Lawtalk is well-documented and well-researched. Authors James E. Clapp, Elizabeth G. Thornburg, Marc Galanter, and Fred R. Shapiro each have experience in lexicography or in writing about legal language and culture. They are eminently qualified. Clapp, Thornburg, and Galanter are law professors. Shapiro, associate librarian and lecturer at Yale Law School, is well-known to law librarians as the editor of The Yale Book of Quotations and the author of The Oxford Dictionary of American Legal Quotations. He is also a compiler of the forthcoming The Dictionary of Modern Proverbs. The four authors clearly relish their discussions of linguistic history, and Lawtalk yields a multitude of interesting and amusing tidbits.
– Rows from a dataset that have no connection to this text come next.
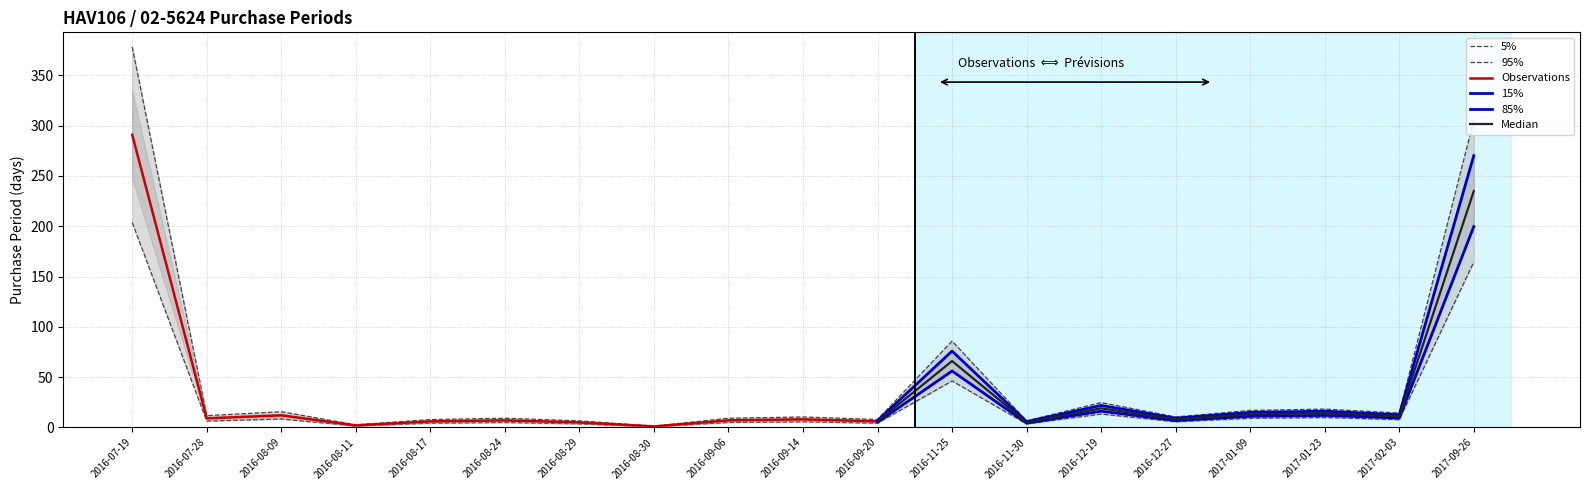

Reading right to left, what are all the values shown in this chart?

305.5	14.3	18.2	16.9	10.4	24.7	6.5	85.8	7.8	10.4	9.1	1.3	6.5	9.1	7.8	2.6	15.6	11.7	378.3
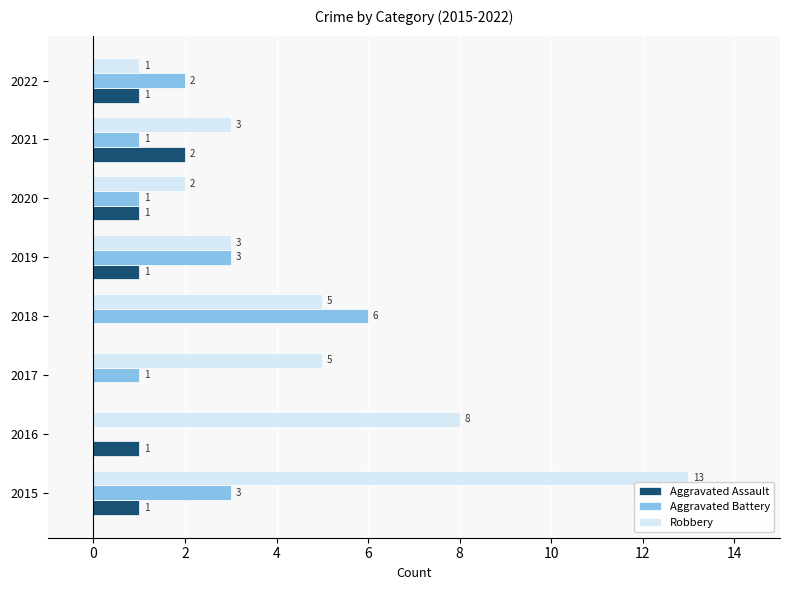

How many Aggravated Battery values are between 1 and 3?

6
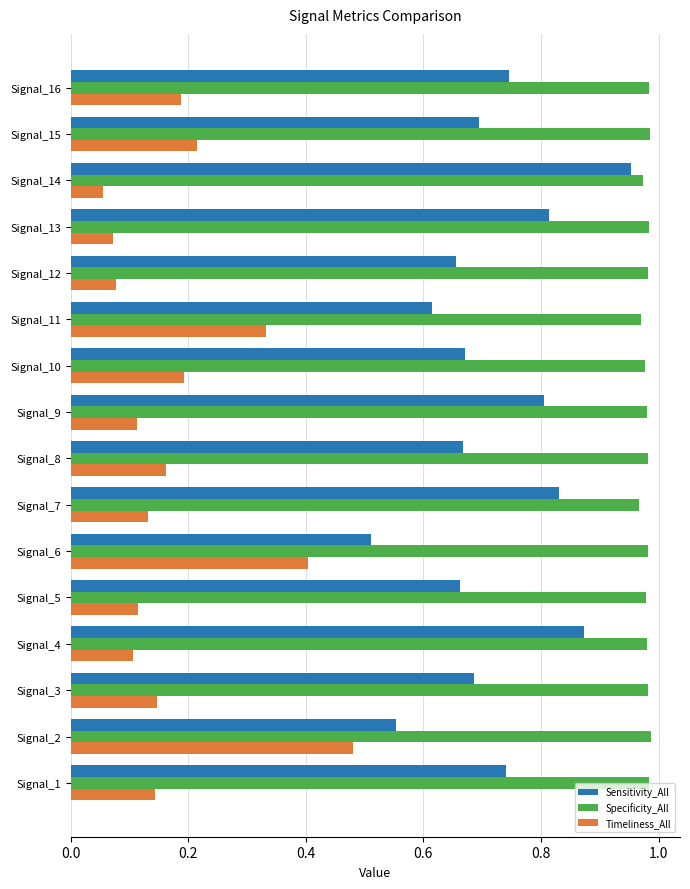

The value of Sensitivity_All at Signal_15 is 0.7. True or false?

True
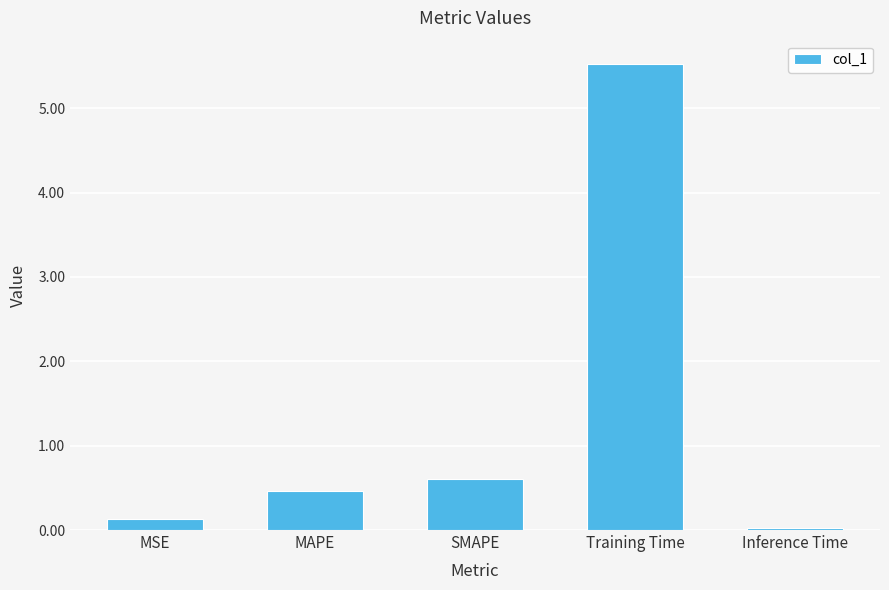

Where is the data nearest to the value 2?

SMAPE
“Paper chase” originated from an eighteenth century game in which one team chased another by following a trail of ripped pieces of paper. The phrase was popularized in legal circles only after the release in 1973 of the film by the same name. “Oyez,” the cry that when repeated announces the commencement of Supreme Court and other court proceedings, comes from a French dialect and literally means “Hear ye.” It is such an expected part of court proceedings that in 1984 a case was appealed (unsuccessfully) partially on the grounds that the words hadn’t been spoken, thus rendering the trial moot. Not all of the chapters explore such inoffensive histories. In pre-Revolutionary Virginia, slaves who didn’t testify to “the whole truth” had “both ears nailed to the pillory, and cut off,” along with receiving other punishments. “Comstockery” is the “prudish, self-righteous censorship based on a desire for sexual purity.” It resulted in campaigns to suppress classic works by George Bernard Shaw and Walt Whitman, as well as the selective banning of medical school anatomy textbooks.
The sources of the expressions are as varied as the expressions themselves and include Shakespeare, Charles Dickens, the singer-songwriter Warren Zevon, Dr. Seuss, and Thomas Jefferson. A sense of the awesome power of language is present throughout the book; for example, the term “shyster” is now considered so derogatory that writing it to describe a lawyer is libelous per se. Several of the chapters include amusing sidebars reflecting the core concept of the phrase being discussed. Many of these consist of “lawyer” jokes that never get old (see “dying wish,” “Philadelphia lawyer,” “billable hour”). Other chapters are enhanced with historical illustrations or other visuals. The book ends with extensive notes and a helpful index.
Donna M. Fisher is law librarian at Senniger Powers LLP, St. Louis, Missouri.